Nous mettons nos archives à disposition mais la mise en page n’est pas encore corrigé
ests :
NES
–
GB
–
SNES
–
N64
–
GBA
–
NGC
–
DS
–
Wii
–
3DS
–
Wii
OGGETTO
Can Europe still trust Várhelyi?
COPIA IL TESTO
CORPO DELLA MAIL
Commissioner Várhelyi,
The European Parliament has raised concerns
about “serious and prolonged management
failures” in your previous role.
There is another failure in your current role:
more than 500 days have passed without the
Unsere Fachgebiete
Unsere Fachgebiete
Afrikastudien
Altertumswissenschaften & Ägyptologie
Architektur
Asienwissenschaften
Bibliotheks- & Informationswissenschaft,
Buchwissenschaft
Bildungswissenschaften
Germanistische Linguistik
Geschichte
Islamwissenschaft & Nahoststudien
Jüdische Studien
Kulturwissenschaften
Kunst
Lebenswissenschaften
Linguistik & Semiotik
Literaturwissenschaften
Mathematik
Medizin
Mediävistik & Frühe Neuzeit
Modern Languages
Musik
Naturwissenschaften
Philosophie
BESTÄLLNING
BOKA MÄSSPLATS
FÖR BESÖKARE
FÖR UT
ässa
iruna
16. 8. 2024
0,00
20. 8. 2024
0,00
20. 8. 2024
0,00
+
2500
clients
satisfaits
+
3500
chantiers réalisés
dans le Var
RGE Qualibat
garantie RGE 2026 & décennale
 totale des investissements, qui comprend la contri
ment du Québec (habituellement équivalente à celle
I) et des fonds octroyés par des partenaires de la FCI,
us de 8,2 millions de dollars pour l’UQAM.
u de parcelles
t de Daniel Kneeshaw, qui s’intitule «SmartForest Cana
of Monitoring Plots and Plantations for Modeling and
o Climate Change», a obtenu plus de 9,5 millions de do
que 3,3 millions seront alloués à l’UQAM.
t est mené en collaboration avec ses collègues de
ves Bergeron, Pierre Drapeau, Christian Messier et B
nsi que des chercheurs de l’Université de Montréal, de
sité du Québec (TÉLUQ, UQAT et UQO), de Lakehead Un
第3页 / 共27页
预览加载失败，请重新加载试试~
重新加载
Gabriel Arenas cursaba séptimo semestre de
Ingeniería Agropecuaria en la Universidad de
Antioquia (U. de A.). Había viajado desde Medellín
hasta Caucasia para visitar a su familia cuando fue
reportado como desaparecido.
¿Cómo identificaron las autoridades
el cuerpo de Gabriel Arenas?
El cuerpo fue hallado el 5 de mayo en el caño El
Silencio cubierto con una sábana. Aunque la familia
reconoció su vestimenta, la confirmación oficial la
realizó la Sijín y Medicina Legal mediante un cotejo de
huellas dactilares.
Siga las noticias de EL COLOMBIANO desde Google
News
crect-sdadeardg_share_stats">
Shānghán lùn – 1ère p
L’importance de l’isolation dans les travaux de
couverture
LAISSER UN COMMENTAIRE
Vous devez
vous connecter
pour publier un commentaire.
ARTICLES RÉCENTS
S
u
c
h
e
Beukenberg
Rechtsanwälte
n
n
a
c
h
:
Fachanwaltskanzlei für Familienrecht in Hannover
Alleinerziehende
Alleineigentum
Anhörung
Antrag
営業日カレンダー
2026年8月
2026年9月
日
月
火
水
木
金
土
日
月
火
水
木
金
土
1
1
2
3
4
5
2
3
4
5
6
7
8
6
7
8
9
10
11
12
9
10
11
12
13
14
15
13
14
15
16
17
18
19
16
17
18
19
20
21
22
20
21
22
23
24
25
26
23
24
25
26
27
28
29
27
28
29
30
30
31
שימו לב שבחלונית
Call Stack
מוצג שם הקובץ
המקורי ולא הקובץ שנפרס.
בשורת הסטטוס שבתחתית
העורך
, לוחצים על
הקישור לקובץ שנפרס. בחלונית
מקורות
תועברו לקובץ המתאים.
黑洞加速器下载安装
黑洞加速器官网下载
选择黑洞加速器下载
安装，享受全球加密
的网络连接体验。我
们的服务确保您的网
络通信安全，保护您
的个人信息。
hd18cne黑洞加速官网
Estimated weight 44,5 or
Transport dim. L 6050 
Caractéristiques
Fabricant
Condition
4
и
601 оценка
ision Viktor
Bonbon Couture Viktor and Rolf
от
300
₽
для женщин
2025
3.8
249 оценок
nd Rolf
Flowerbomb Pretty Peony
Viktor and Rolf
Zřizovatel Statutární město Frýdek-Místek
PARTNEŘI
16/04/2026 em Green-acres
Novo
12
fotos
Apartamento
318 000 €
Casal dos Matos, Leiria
+ + +
• Instruction: Convert the stretch of rows from the start through the line containing "Gabriel Arenas cursaba séptimo semestre de", both ends included, into a JSON list of strings with one string per line and blank lines omitted.

• Answer section:
[
  "Nous mettons nos archives à disposition mais la mise en page n’est pas encore corrigé",
  "ests :",
  "NES",
  "–",
  "GB",
  "–",
  "SNES",
  "–",
  "N64",
  "–",
  "GBA",
  "–",
  "NGC",
  "–",
  "DS",
  "–",
  "Wii",
  "–",
  "3DS",
  "–",
  "Wii",
  "OGGETTO",
  "Can Europe still trust Várhelyi?",
  "COPIA IL TESTO",
  "CORPO DELLA MAIL",
  "Commissioner Várhelyi,",
  "The European Parliament has raised concerns",
  "about “serious and prolonged management",
  "failures” in your previous role.",
  "There is another failure in your current role:",
  "more than 500 days have passed without the",
  "Unsere Fachgebiete",
  "Unsere Fachgebiete",
  "Afrikastudien",
  "Altertumswissenschaften & Ägyptologie",
  "Architektur",
  "Asienwissenschaften",
  "Bibliotheks- & Informationswissenschaft,",
  "Buchwissenschaft",
  "Bildungswissenschaften",
  "Germanistische Linguistik",
  "Geschichte",
  "Islamwissenschaft & Nahoststudien",
  "Jüdische Studien",
  "Kulturwissenschaften",
  "Kunst",
  "Lebenswissenschaften",
  "Linguistik & Semiotik",
  "Literaturwissenschaften",
  "Mathematik",
  "Medizin",
  "Mediävistik & Frühe Neuzeit",
  "Modern Languages",
  "Musik",
  "Naturwissenschaften",
  "Philosophie",
  "BESTÄLLNING",
  "BOKA MÄSSPLATS",
  "FÖR BESÖKARE",
  "FÖR UT",
  "ässa",
  "iruna",
  "16. 8. 2024",
  "0,00",
  "20. 8. 2024",
  "0,00",
  "20. 8. 2024",
  "0,00",
  "+",
  "2500",
  "clients",
  "satisfaits",
  "+",
  "3500",
  "chantiers réalisés",
  "dans le Var",
  "RGE Qualibat",
  "garantie RGE 2026 & décennale",
  " totale des investissements, qui comprend la contri",
  "ment du Québec (habituellement équivalente à celle",
  "I) et des fonds octroyés par des partenaires de la FCI,",
  "us de 8,2 millions de dollars pour l’UQAM.",
  "u de parcelles",
  "t de Daniel Kneeshaw, qui s’intitule «SmartForest Cana",
  "of Monitoring Plots and Plantations for Modeling and",
  "o Climate Change», a obtenu plus de 9,5 millions de do",
  "que 3,3 millions seront alloués à l’UQAM.",
  "t est mené en collaboration avec ses collègues de",
  "ves Bergeron, Pierre Drapeau, Christian Messier et B",
  "nsi que des chercheurs de l’Université de Montréal, de",
  "sité du Québec (TÉLUQ, UQAT et UQO), de Lakehead Un",
  "第3页 / 共27页",
  "预览加载失败，请重新加载试试~",
  "重新加载",
  "Gabriel Arenas cursaba séptimo semestre de"
]